Instruction:
Restate the following data in its entirety, word for word and without images.

*** Given information Section Begins ***

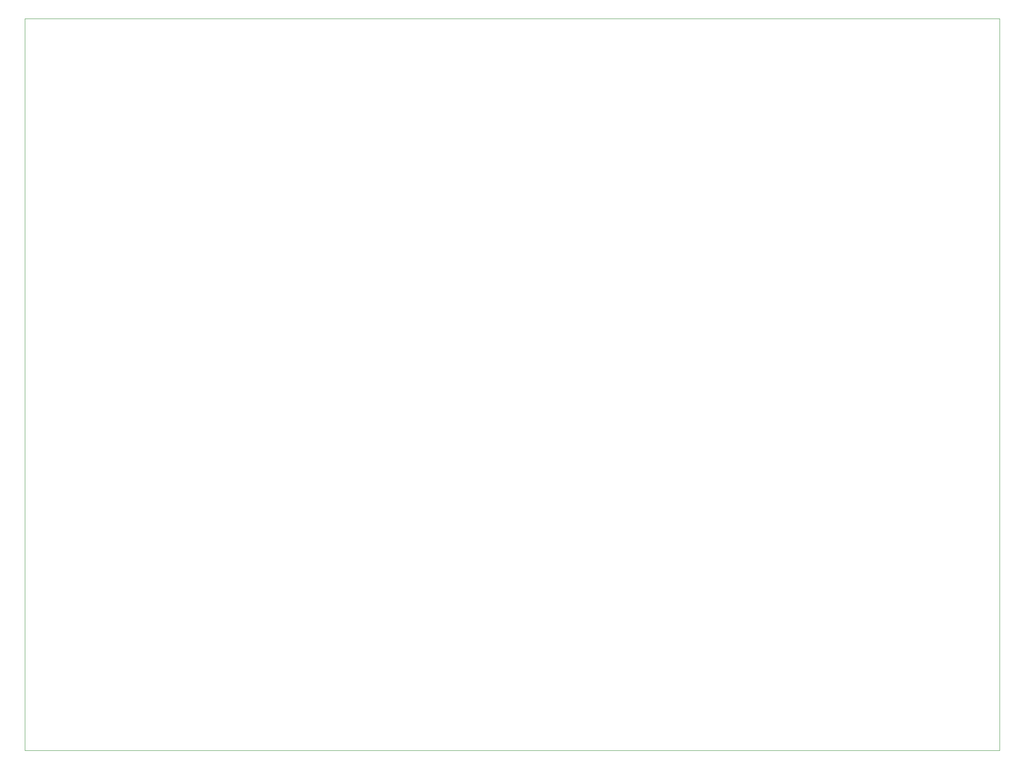
<source format=gbr>
%TF.GenerationSoftware,KiCad,Pcbnew,5.1.6-c6e7f7d~87~ubuntu16.04.1*%
%TF.CreationDate,2020-11-24T00:27:49-05:00*%
%TF.ProjectId,riscy_pc_ir_sp,72697363-795f-4706-935f-69725f73702e,rev?*%
%TF.SameCoordinates,Original*%
%TF.FileFunction,Profile,NP*%
%FSLAX46Y46*%
G04 Gerber Fmt 4.6, Leading zero omitted, Abs format (unit mm)*
G04 Created by KiCad (PCBNEW 5.1.6-c6e7f7d~87~ubuntu16.04.1) date 2020-11-24 00:27:49*
%MOMM*%
%LPD*%
G01*
G04 APERTURE LIST*
%TA.AperFunction,Profile*%
%ADD10C,0.100000*%
%TD*%
G04 APERTURE END LIST*
D10*
X199390000Y0D02*
X199390000Y-149860000D01*
X0Y0D02*
X199390000Y0D01*
X0Y-149860000D02*
X0Y0D01*
X199390000Y-149860000D02*
X0Y-149860000D01*
M02*

</source>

*** Given information Section Ends ***

Output below:
<source format=gbr>
%TF.GenerationSoftware,KiCad,Pcbnew,5.1.6-c6e7f7d~87~ubuntu16.04.1*%
%TF.CreationDate,2020-11-24T00:27:49-05:00*%
%TF.ProjectId,riscy_pc_ir_sp,72697363-795f-4706-935f-69725f73702e,rev?*%
%TF.SameCoordinates,Original*%
%TF.FileFunction,Profile,NP*%
%FSLAX46Y46*%
G04 Gerber Fmt 4.6, Leading zero omitted, Abs format (unit mm)*
G04 Created by KiCad (PCBNEW 5.1.6-c6e7f7d~87~ubuntu16.04.1) date 2020-11-24 00:27:49*
%MOMM*%
%LPD*%
G01*
G04 APERTURE LIST*
%TA.AperFunction,Profile*%
%ADD10C,0.100000*%
%TD*%
G04 APERTURE END LIST*
D10*
X199390000Y0D02*
X199390000Y-149860000D01*
X0Y0D02*
X199390000Y0D01*
X0Y-149860000D02*
X0Y0D01*
X199390000Y-149860000D02*
X0Y-149860000D01*
M02*

</source>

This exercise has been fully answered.